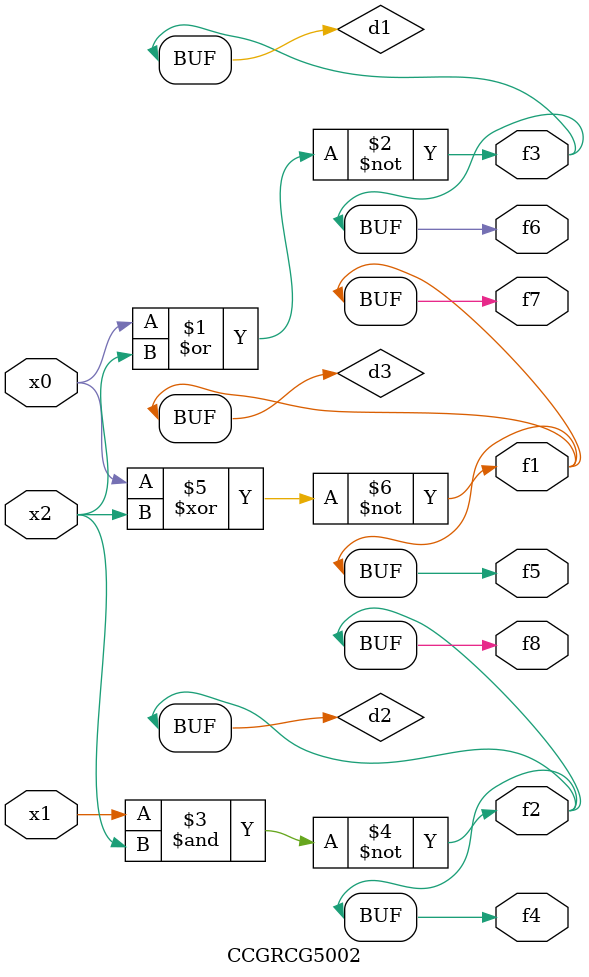
<source format=v>
module CCGRCG5002(
	input x0, x1, x2,
	output f1, f2, f3, f4, f5, f6, f7, f8
);

	wire d1, d2, d3;

	nor (d1, x0, x2);
	nand (d2, x1, x2);
	xnor (d3, x0, x2);
	assign f1 = d3;
	assign f2 = d2;
	assign f3 = d1;
	assign f4 = d2;
	assign f5 = d3;
	assign f6 = d1;
	assign f7 = d3;
	assign f8 = d2;
endmodule

</source>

What to do: Copy these entries precisely and drop any picture.

Task output:
<source format=v>
module CCGRCG5002(
	input x0, x1, x2,
	output f1, f2, f3, f4, f5, f6, f7, f8
);

	wire d1, d2, d3;

	nor (d1, x0, x2);
	nand (d2, x1, x2);
	xnor (d3, x0, x2);
	assign f1 = d3;
	assign f2 = d2;
	assign f3 = d1;
	assign f4 = d2;
	assign f5 = d3;
	assign f6 = d1;
	assign f7 = d3;
	assign f8 = d2;
endmodule

</source>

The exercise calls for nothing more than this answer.